--- begin Supplied material ---
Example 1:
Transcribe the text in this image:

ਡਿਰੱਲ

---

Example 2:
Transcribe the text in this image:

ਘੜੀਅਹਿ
--- end Supplied material ---
» What you have to do: Please rewrite all the rows above, replacing "Transcribe" with "Write out" and leaving everything else unchanged.

» Answer to the exercise:
Example 1:
Write out the text in this image:

ਡਿਰੱਲ

---

Example 2:
Write out the text in this image:

ਘੜੀਅਹਿ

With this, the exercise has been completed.